■ **REQUIREMENT**
Please give the lines from the one with "Denver International Airport" to the one with "nearby city, such as Colorado Springs (COS)." as a JSON list of strings, one string per line, leaving out blank lines.

═════ EXCERPTED DATA ═════

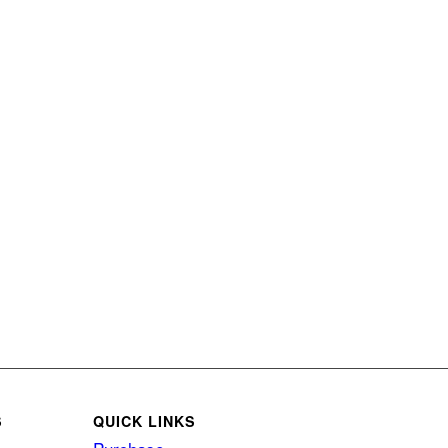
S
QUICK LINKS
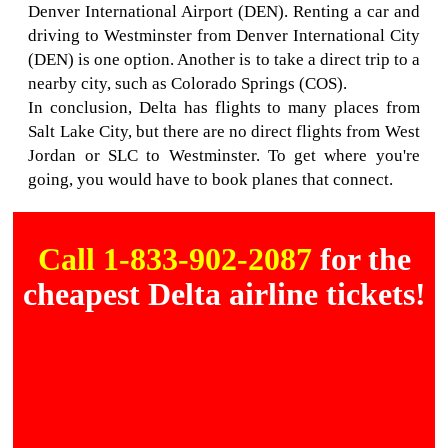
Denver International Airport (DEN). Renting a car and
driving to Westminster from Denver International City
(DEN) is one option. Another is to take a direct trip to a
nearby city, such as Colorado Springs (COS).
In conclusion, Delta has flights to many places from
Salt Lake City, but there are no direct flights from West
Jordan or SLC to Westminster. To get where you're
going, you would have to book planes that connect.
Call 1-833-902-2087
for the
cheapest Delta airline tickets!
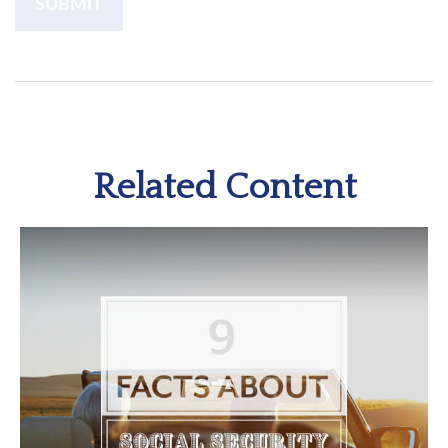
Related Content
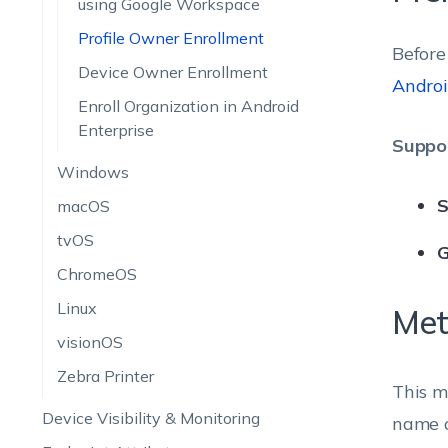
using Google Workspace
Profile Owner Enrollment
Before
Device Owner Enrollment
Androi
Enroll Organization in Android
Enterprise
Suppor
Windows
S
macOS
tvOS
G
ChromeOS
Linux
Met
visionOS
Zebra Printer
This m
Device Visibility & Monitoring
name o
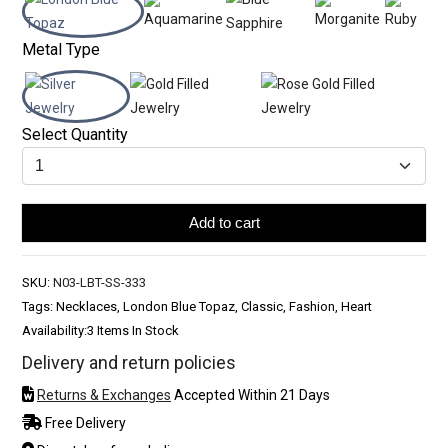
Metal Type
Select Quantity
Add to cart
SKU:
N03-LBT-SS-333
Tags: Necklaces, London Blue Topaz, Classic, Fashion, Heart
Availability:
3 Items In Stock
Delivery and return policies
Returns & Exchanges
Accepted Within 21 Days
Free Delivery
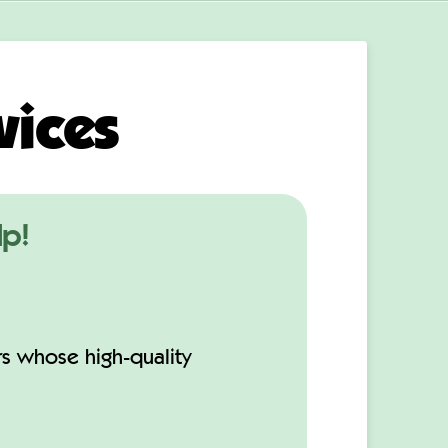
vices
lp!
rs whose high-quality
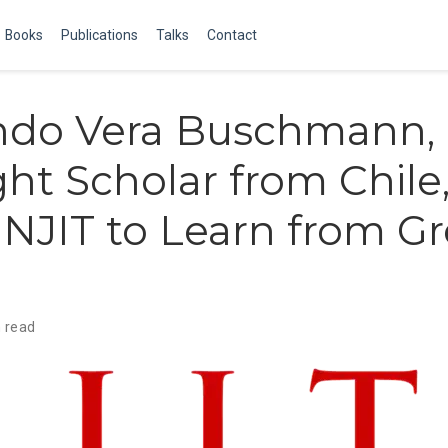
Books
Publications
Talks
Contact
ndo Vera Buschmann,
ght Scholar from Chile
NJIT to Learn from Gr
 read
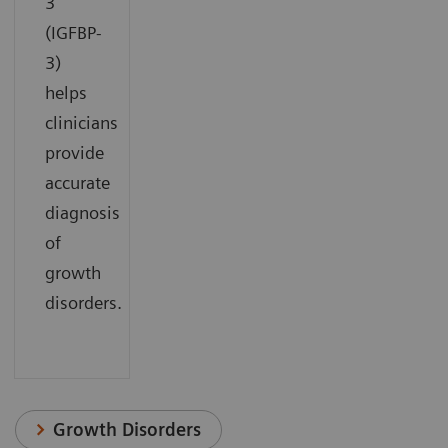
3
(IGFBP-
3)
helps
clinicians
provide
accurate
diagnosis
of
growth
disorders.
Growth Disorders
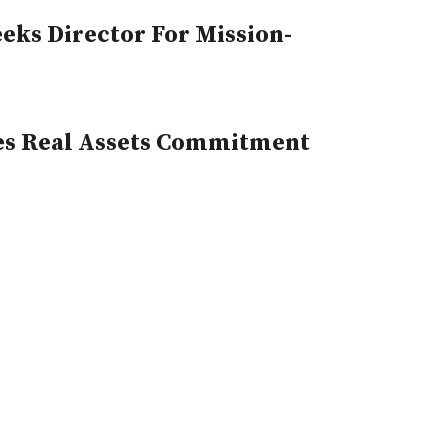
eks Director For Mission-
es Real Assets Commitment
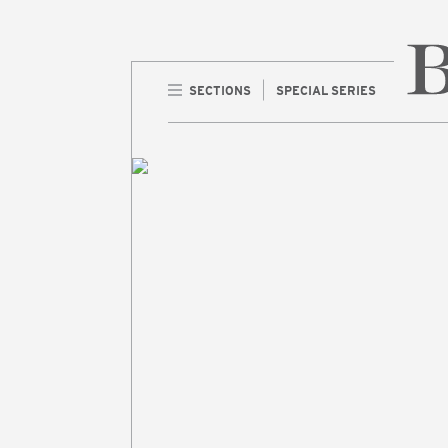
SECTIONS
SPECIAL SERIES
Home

═════
═════ EXCERPTED DATA ═════

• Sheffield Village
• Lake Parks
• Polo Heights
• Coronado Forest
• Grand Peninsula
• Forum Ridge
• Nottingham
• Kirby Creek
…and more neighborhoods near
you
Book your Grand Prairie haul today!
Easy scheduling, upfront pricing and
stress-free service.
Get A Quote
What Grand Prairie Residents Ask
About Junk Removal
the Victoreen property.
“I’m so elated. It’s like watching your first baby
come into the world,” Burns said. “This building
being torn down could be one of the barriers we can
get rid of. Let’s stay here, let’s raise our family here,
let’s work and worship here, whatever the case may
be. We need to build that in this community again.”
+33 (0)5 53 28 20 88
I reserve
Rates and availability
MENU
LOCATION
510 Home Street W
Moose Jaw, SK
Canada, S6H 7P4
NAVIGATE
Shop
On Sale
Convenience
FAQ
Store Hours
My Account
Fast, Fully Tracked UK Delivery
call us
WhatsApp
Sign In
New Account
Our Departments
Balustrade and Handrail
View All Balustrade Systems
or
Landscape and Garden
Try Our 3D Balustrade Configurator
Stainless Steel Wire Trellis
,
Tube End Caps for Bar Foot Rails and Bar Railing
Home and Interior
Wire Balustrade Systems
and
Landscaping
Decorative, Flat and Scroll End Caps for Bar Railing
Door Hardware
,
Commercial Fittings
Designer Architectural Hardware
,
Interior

═════

■ **ANSWER BELOW**
[
  "Denver International Airport (DEN). Renting a car and",
  "driving to Westminster from Denver International City",
  "(DEN) is one option. Another is to take a direct trip to a",
  "nearby city, such as Colorado Springs (COS)."
]